Willy the Wedded One Opines

Marriage expert and relationship pundit Bill Clinton has stepped forward on the issue of legalizing gay marriage in the state of New York.  If there ever were a person to support an alternative view of marriage, Slick Willy the Wedded One sure is.

Why should Hill and Bill be the only two people in the world allowed to classify marriage according to their own skewed definition when there are so many colorful and eclectic possibilities?  Heck, these are the two who feel comfortable living out of carpetbags and calling themselves New Yorkers.

The last time the connubial couple was seen within 500 feet of one another was for Chelsea's $6 million heterosexual nuptials.  Nevertheless, Bill Clinton's views on marriage have not ceased to evolve even though he and Hillary have sacrificially chosen to conduct their idyllic union living apart.

During his sex-crazed tenure as president, while in the throes of adultery, Bill opposed gay marriage:

As president in 1996, Clinton signed into law the Defense of Marriage Act, which bans federal recognition of gay marriage. He has said he didn't like signing the measure into law, explaining that at the time he was dealing with a GOP-led Congress and trying to ward off the prospects of a constitutional amendment banning same-sex marriage.

Of late the ex-president strongly favors "legalizing gay marriage in New York."  America's Renaissance man changed his mind because as he ages, marriage-minded Bill said he has come to realize that above all, he is someone who "personally supports people doing what they want to do."  Bill even expressed to an audience of impressionable college students his personal code of ethics when it comes to gay wedded bliss: "I think it's wrong for someone to stop someone else from doing that."

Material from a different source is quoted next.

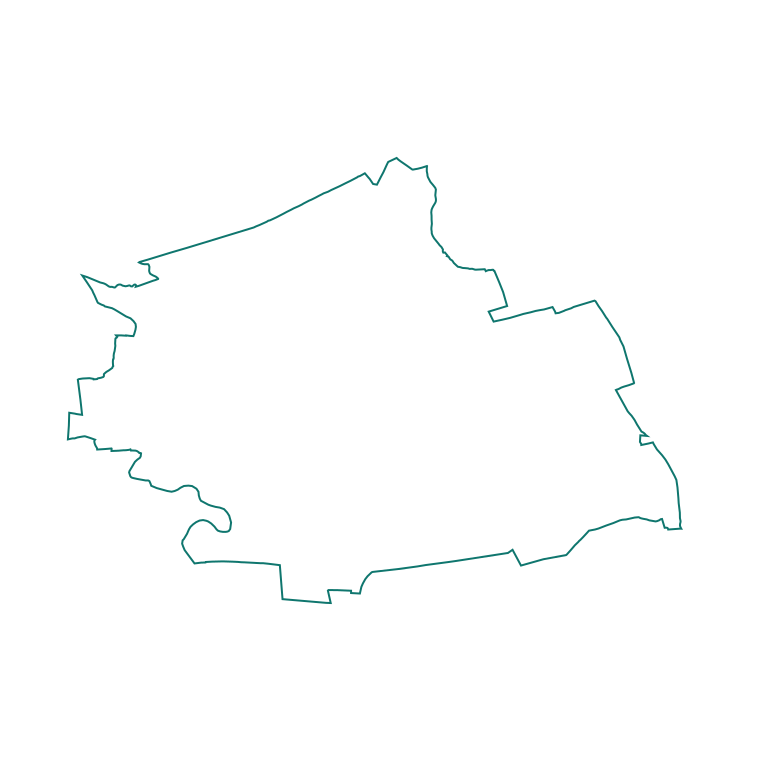 the district of Stolniceni-Prajescu, Iasi, Romania, rotated 187°
{"feature_id": "2599482B99499640370979", "entity_name": "Stolniceni-Prajescu", "entity_type": "district", "adm_level": 2, "iso_a3": "ROU", "parent_name": "Romania", "parent_adm1": "Iasi", "projection": "equal_earth", "projection_center": [26.758, 47.184], "detail": "fine", "context": "isolated", "style": "outline", "palette": "teal", "viewbox_px": 768, "rotation_deg": 187, "n_neighbors": 0, "source": "geoboundaries", "source_scale": "gbopen_adm2", "svg_char_len": 6137}
<svg xmlns="http://www.w3.org/2000/svg" viewBox="0 0 768 768"><g transform="rotate(187 384 384)"><path d="M367.9,605.6L372.6,603.4L376.7,601.8L381.5,600.3L382.2,600.4L387.7,603.4L394.6,607.0L397.2,608.5L399.0,609.9L406.9,604.9L407.8,602.4L410.4,594.2L412.4,589.0L415.3,581.0L419.2,581.2L423.2,585.8L424.7,587.1L427.9,590.1L428.7,590.8L433.2,587.5L435.0,586.7L435.8,585.9L442.0,581.6L446.8,578.5L452.2,574.9L460.0,570.1L463.0,568.0L467.3,565.8L468.2,565.1L471.9,562.6L474.6,560.7L478.7,558.0L480.5,557.0L485.9,553.3L487.4,552.1L490.4,550.1L495.1,547.3L497.2,545.8L501.6,542.9L504.4,540.9L511.1,536.3L517.2,532.5L518.7,532.0L520.1,530.8L527.0,526.6L530.3,524.8L532.3,523.5L596.2,495.1L611.3,488.6L633.7,478.6L641.5,475.3L642.0,474.8L639.9,474.1L638.5,473.8L636.2,473.7L633.6,474.1L632.6,474.1L632.3,473.8L631.9,473.3L631.1,471.7L630.9,467.7L630.5,466.6L629.8,465.3L629.2,464.8L628.1,464.3L626.4,463.6L623.7,462.8L621.9,461.8L621.0,461.0L621.0,460.7L623.8,459.2L625.7,458.4L639.4,451.5L642.2,450.3L642.0,451.1L642.0,451.6L642.6,452.2L643.2,452.4L643.6,452.3L644.1,452.1L645.8,450.2L647.0,450.1L648.3,450.8L648.9,450.8L649.7,450.5L651.1,449.9L652.5,449.5L653.6,449.6L655.6,449.8L656.8,450.4L657.9,450.6L659.2,450.4L660.6,449.7L662.7,447.1L663.5,446.9L665.9,447.3L667.6,447.0L669.0,447.3L672.2,449.0L673.6,449.5L674.9,449.8L678.1,450.2L691.5,453.9L696.7,454.9L691.4,448.9L685.0,441.4L683.7,439.1L682.3,437.0L678.4,430.4L677.8,429.7L674.0,428.3L671.7,427.8L670.5,427.0L663.2,426.1L660.7,425.2L657.5,423.8L648.2,419.6L643.6,418.3L640.3,415.9L637.9,413.3L637.2,410.5L637.3,407.6L638.0,403.2L638.6,401.0L641.8,400.8L645.9,400.8L645.9,400.5L650.9,400.2L655.9,399.6L655.6,399.3L654.9,399.3L654.8,399.0L654.4,398.9L654.4,398.5L655.0,397.4L655.9,396.7L656.1,396.1L655.8,391.4L655.3,389.1L655.4,383.9L655.8,381.4L655.8,379.1L655.5,377.2L655.5,376.0L655.6,375.7L655.9,375.5L655.9,374.3L655.8,372.8L655.2,369.4L654.9,368.9L655.5,367.8L655.7,366.8L658.7,364.0L661.0,362.2L663.0,360.0L663.2,359.6L663.0,357.9L663.1,357.3L663.6,356.7L665.7,355.7L668.5,354.8L669.0,354.5L669.3,354.0L670.4,353.7L672.8,353.2L673.0,353.7L676.9,353.9L678.1,353.7L683.8,352.7L687.4,351.7L688.4,351.0L683.4,331.4L679.9,316.6L684.9,316.7L685.4,316.7L687.2,316.9L692.9,317.1L691.7,304.1L691.0,290.5L687.9,291.6L686.3,292.1L684.4,292.3L681.7,293.6L677.2,295.0L675.0,295.6L674.0,295.6L668.4,294.5L664.0,293.5L664.4,292.9L664.5,292.3L664.5,291.6L664.3,290.8L663.9,289.7L662.9,287.8L661.0,285.3L660.7,284.0L652.7,285.5L646.6,286.8L646.5,286.7L646.3,284.3L639.6,285.4L634.4,286.5L632.2,286.8L628.9,287.6L627.7,288.2L627.0,287.1L626.1,287.3L622.6,287.6L621.2,287.4L619.1,286.4L618.5,285.7L617.1,285.8L616.7,285.6L616.7,282.5L617.3,281.0L619.7,278.8L621.7,276.4L626.0,266.6L626.2,265.1L624.5,261.5L623.8,260.8L623.1,260.4L621.5,260.1L617.5,259.7L608.8,259.2L606.1,259.5L605.0,259.0L603.5,256.5L602.6,254.6L596.9,253.0L586.1,251.4L581.7,251.2L578.7,252.3L575.8,254.0L573.4,256.2L570.1,258.4L565.7,259.3L562.0,259.3L557.4,257.2L555.0,254.4L554.2,250.8L552.9,247.8L551.5,245.8L543.7,242.8L541.1,242.2L536.3,241.5L531.9,241.3L527.5,240.3L524.1,237.4L521.6,234.4L518.9,227.9L519.0,221.3L520.2,219.1L521.5,218.4L523.2,217.9L525.8,217.6L528.7,217.7L531.0,218.2L532.5,219.3L534.9,221.8L538.5,224.5L541.7,226.1L543.6,226.6L547.0,226.9L550.4,226.0L553.6,224.0L556.4,221.4L558.6,218.7L559.8,216.1L560.5,213.9L561.2,211.4L563.8,205.6L564.8,204.3L564.9,200.9L563.5,198.1L561.6,194.8L550.2,182.8L543.8,184.4L539.4,185.1L539.3,185.6L533.2,186.7L522.4,188.3L512.6,189.2L507.4,189.6L504.0,189.7L500.6,190.0L484.6,191.1L482.2,191.4L476.6,191.5L465.3,191.5L458.5,158.1L415.2,159.7L410.2,160.1L414.5,172.1L414.0,172.7L405.4,173.7L391.5,174.8L391.2,172.5L382.4,173.1L381.9,178.2L381.7,180.0L380.6,183.6L378.8,188.0L376.9,191.2L374.6,194.0L373.3,195.6L372.3,196.1L347.2,202.1L328.6,207.0L320.5,209.4L298.5,215.1L290.7,217.2L241.1,231.2L240.5,231.3L236.2,235.1L225.9,220.5L204.4,229.5L182.4,236.4L181.9,236.9L178.4,241.9L174.9,247.2L171.9,250.9L171.2,252.0L170.1,253.2L167.8,256.2L164.2,261.2L162.7,263.4L156.8,265.3L153.5,266.7L146.2,270.6L139.5,273.9L133.3,277.4L130.9,278.3L127.1,279.1L118.9,282.0L115.1,282.8L114.2,282.6L113.4,282.2L112.2,282.0L110.3,281.8L106.7,281.6L104.0,281.0L97.7,280.7L96.2,281.2L94.2,282.3L92.9,283.5L91.6,283.9L87.9,275.5L86.5,275.8L85.2,275.7L84.7,275.3L84.4,274.8L84.2,274.2L72.5,276.5L71.3,276.6L72.3,278.0L72.9,279.3L73.0,279.9L73.1,281.2L72.9,282.6L72.9,284.0L73.9,286.9L74.7,292.4L77.0,301.7L77.9,306.6L80.1,317.1L82.1,324.4L84.2,327.8L92.1,339.0L95.5,343.3L99.3,347.2L105.1,352.3L108.9,357.1L110.0,358.8L114.4,357.1L121.2,354.8L121.4,355.9L122.9,357.7L123.3,364.3L116.6,364.5L118.0,365.3L119.1,366.4L120.0,367.0L121.4,367.7L122.6,368.1L127.9,374.6L130.9,378.8L134.4,382.7L136.9,384.8L138.8,386.6L153.1,406.3L152.1,406.9L150.7,407.5L148.0,409.4L145.4,410.7L140.8,412.7L136.1,415.1L135.9,415.5L139.8,425.1L145.9,438.7L150.9,450.5L154.9,456.5L156.1,459.0L164.2,468.3L170.5,476.0L171.5,476.9L176.4,482.9L180.5,487.4L184.1,491.9L185.2,492.4L205.1,483.6L207.4,482.0L213.1,479.3L214.1,478.6L219.1,475.9L222.3,475.1L223.0,476.7L226.1,480.9L234.2,477.5L238.0,476.4L242.4,475.0L247.3,473.0L254.3,470.5L257.4,469.1L266.9,465.0L274.5,462.2L282.8,459.3L288.9,468.6L271.3,476.4L277.0,489.8L282.0,498.9L288.2,509.7L288.9,509.8L289.4,510.6L290.4,510.6L291.9,510.1L293.8,509.9L295.6,509.1L296.7,508.4L298.0,510.2L305.9,508.8L307.6,508.6L310.4,509.1L313.2,508.7L314.6,509.0L318.0,508.9L319.2,508.8L320.4,508.8L322.3,509.2L325.0,509.4L329.4,512.6L331.1,514.6L331.8,515.1L333.0,515.6L333.8,516.2L335.3,518.1L337.1,518.6L336.7,519.3L339.6,522.0L341.1,521.6L341.7,522.5L341.9,523.7L341.9,524.7L343.7,527.0L345.7,528.5L346.7,529.6L352.0,534.7L353.8,537.1L354.4,538.2L355.0,539.5L355.2,541.0L355.8,543.2L356.0,544.9L356.0,548.8L356.8,553.0L357.3,556.8L358.0,560.1L358.0,562.8L357.6,564.3L356.9,566.3L355.2,570.1L354.9,571.2L354.8,572.2L355.0,573.9L356.0,577.2L356.1,578.0L356.2,583.3L357.0,584.9L357.6,585.5L359.7,587.6L361.9,589.6L362.7,590.4L365.6,594.6L366.2,596.0L366.5,597.5L367.5,600.5L367.8,603.4L367.9,604.9L367.8,605.5L367.9,605.6Z" fill="none" stroke="#0f766e" stroke-width="2"/></g></svg>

Struggling with the issue, the morally relativistic, open-minded, laissez-faire Clinton, in a 2009 interview with now-openly gay CNN reporter Anderson Cooper, spoke about how undermining the societal glue provided by traditional marriage ensures "coherence and strength and commitment and mutually reinforce[s] loyalties."  Said Bill: "If gay couples want to call their union marriage and a state agrees, and several have now, or a religious body will sanction it, and I don't think a state should be able to stop a religious body from saying it, I don't think the rest of us should get in the way of it."

It can be summed up simply in this way:  As always for Clinton, "It depends on what the meaning of the word marriage is" and if a "herf" made up solely of a White House intern and a randy President sanction certain cigar aficionado activities, "the rest of us should[n't] get in the way of it."

Remember when Bill moved into an office in Harlem where, within the traditionally God-fearing black community, gay marriage continues to be frowned upon?  Clinton's pro-gay marriage statement, issued "through Human Rights Campaign, a gay rights advocacy group," maintained that same-sex marriage would help "strengthen the bonds of community," and may be why America's first black president recently moved out of the largely African-American neighborhood to a new office downtown.

Bible-carrying Clinton may just be taking a Christian "Do unto others" attitude in order to woo back anti-gay marriage/churchgoing blacks.  Opposed to being stopped from doing what he wants to do -- which includes God knows what -- Bill's Christianity may have matured to the level where he understands it is wrong for him to stop monogamous homosexuals from doing whatever they want to do, even if by doing so his political clout contributes to undermining a God-ordained institution.  

And so Clinton's "more perfect union"-via-homosexual-matrimony HRC statement reads as follows:

Our nation's permanent mission is to form a ‘more perfect union' -- deepening the meaning of freedom, broadening the reach of opportunity, strengthening the bonds of community. That mission has inspired and empowered us to extend rights to people previously denied them. Every time we have done that, it has strengthened our nation. Now we should do it again, in New York, with marriage equality.

Clinton continued: "For more than a century, our Statue of Liberty has welcomed all kinds of people from all over the world yearning to be free.  In the 21st century, I believe New York's welcome must include marriage equality."

I must say, America's most notorious Philanderer-in-Chief's émigré/homophile connection is so bizarre and convoluted that if taken seriously, it insults the gay community, taints the historic relevance of Ellis Island, and could cause millions of immigrants to hightail it back to the Mother country.

A clueless Clinton throws around the concept of extending rights, but appears to be oblivious to the fact that marriage is a God-ordained institution.  The ex-president's reputation as a womanizer explains his skewed idea of what makes a "perfect union."

It would be in the nation's best interest if Willy the Wedded One, henceforth and in perpetuity, spared himself further embarrassment by refraining from proselytizing and undermining the sacred bond between a man and a woman, which is a subject he has proven, time and again, to know absolutely nothing about.